A few classmates lingered at the doorway. They're laughing at you. You're worthless. You're nothing. It's never going to change. It will never get better.

Streams of sunlight swept through the school's double doors, obscuring his vision. It mattered not. He knew the laughter in their eyes. I hate them all.

Shoulders slumped as he ran a hand down his angular face. Stop worrying about what they think of you. He tried to drive the inner chatter away, but it never stopped. It was always there. Whispering voices mocked and ridiculed. They're laughing...about the time...you made such a fool...everyone here hates you. He shook his head weakly and rose from his chair.

The front steps of Wharton Wydenhall's School of Meritus Ministrations yawned out into a small grass courtyard. The air buzzed with activity. Sharpened elbows found their mark, propelling the most aggressive adolescents ahead of the swollen pack. Thick-bellied boys with fully shorn heads bounced their bulk against those standing in their way. Gangly, teenage girls with snaking, raven hair flared their nostrils and cast leveled eyes at the boorish behavior of their ignorant male counterparts.

"Quit pushing you freckle-faced speck of feces," scolded a beanpole blond. Her lips pressed into a thin line as she was harried down the final three steps.

"Fish me a care Illiantas of family Gigantas," retorted a thick-necked, pig-nosed boy.

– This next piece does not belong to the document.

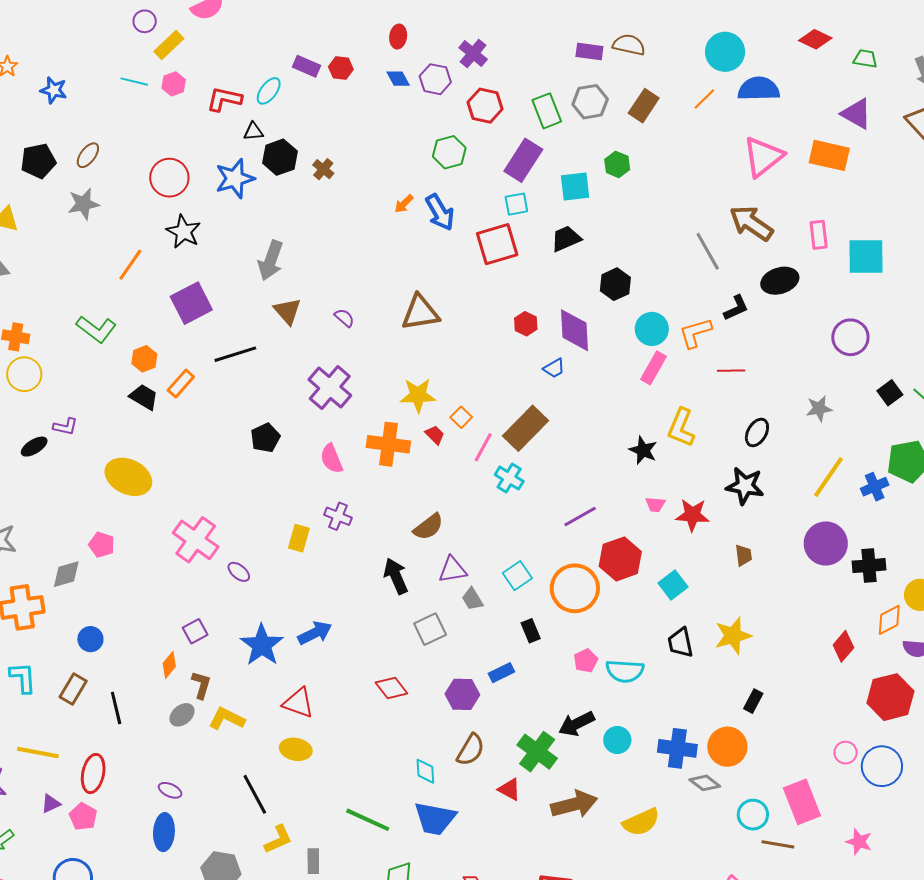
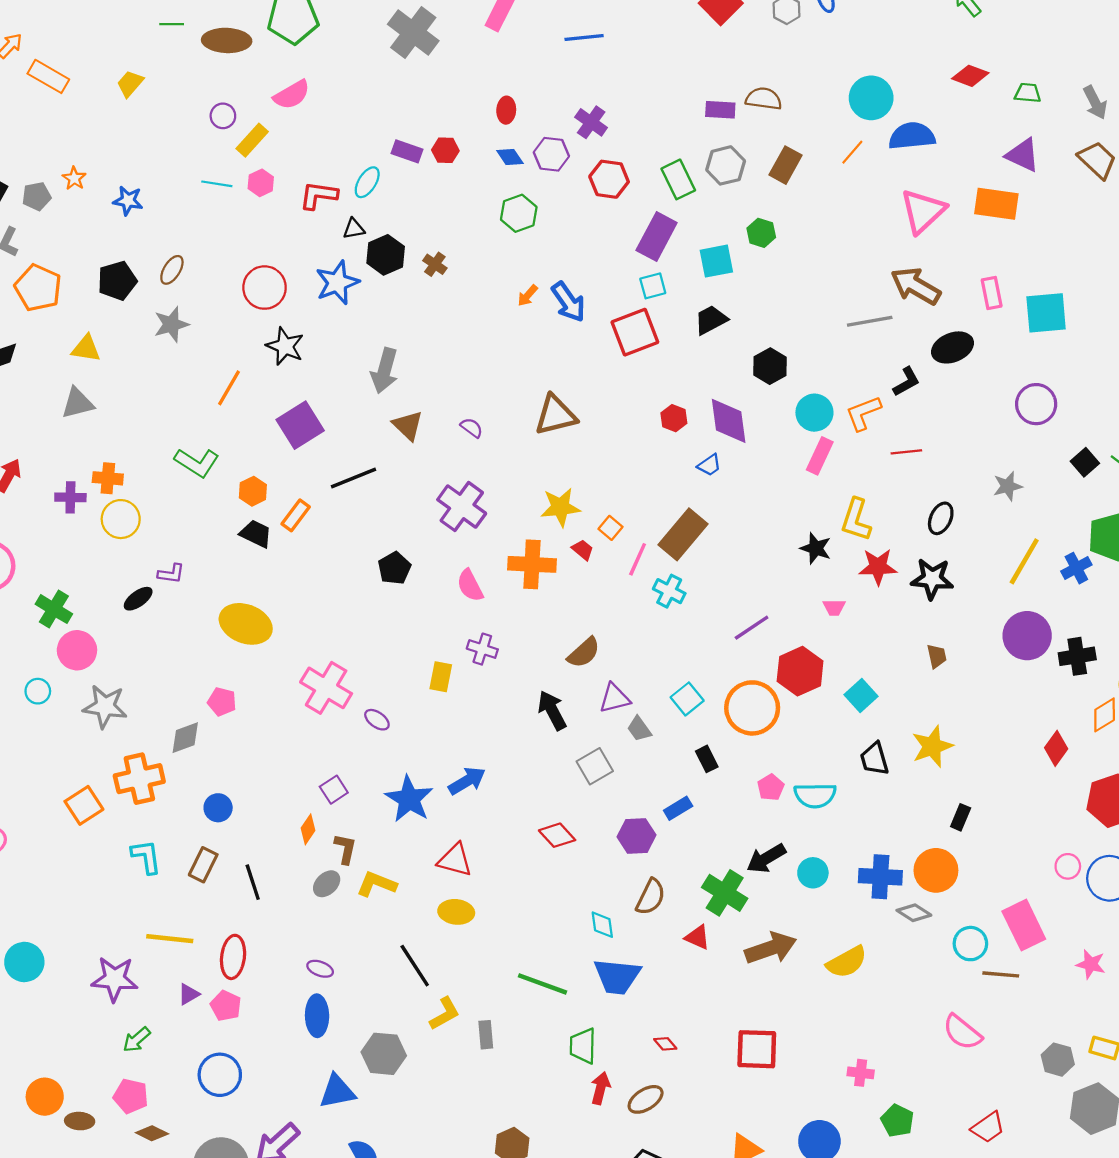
green hexagon: (449, 152) -> (519, 213), moved
gray line: (708, 251) -> (870, 321), turned -66
red star: (692, 515) -> (878, 567), moved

Youth surged like a burst dam. Chides, menacing mocks, and off-color taunts mixed with shrieks of hilarity. 

In their raucous wake, standing idle, at the top of the stairs, was a skinny, ghost-faced boy. A solitary dead fish rotting belly up on the sand, stranded after the tide had rushed away. This dead fish was Dovinicus MaCabre.

"Dovi, wait just a minute. I'd like a word with you," came a call from deep within the school's main teaching hall.

The smallish boy with sooty, moppish hair stiffened at the call. Ash gray eyes matching his threadbare cloak shifted to the side. He turned towards the frenetic approach of Wydenhall's Master of Ministrations, Orbillister Puck.

What now?

Dovinicus slouched, let his eyes droop and sagged the corners of his lips.  He prided himself on being well schooled in the art of Piteous Personification.

Master Puck squinted through rectangular gold wired rims.

"S-Sir. Yes, did I do something wrong?" asked Dovi, picking at the inner folds of his right ear.

"Wrong? Heaven's no. Quite the contrary lad. I wanted to tell you how impressed I've been with your studies. You are, by far, the most impressive student to grace these halls in my thirty two and a half years here. That is, on paper. You've yet to make a single mistake on a written exam. But I must tell you- how do I say this? Well, it's your verbal aptitude, you know, class participation. Sorely lacking. Dead mimes buried six feet under with bags on their heads have more auditory expression than you. But I mean that in the kindest way. You see, I'm all twisted up about your potential. Don't know if I should hug you or give you a swift kick in the pants. See what I'm saying?"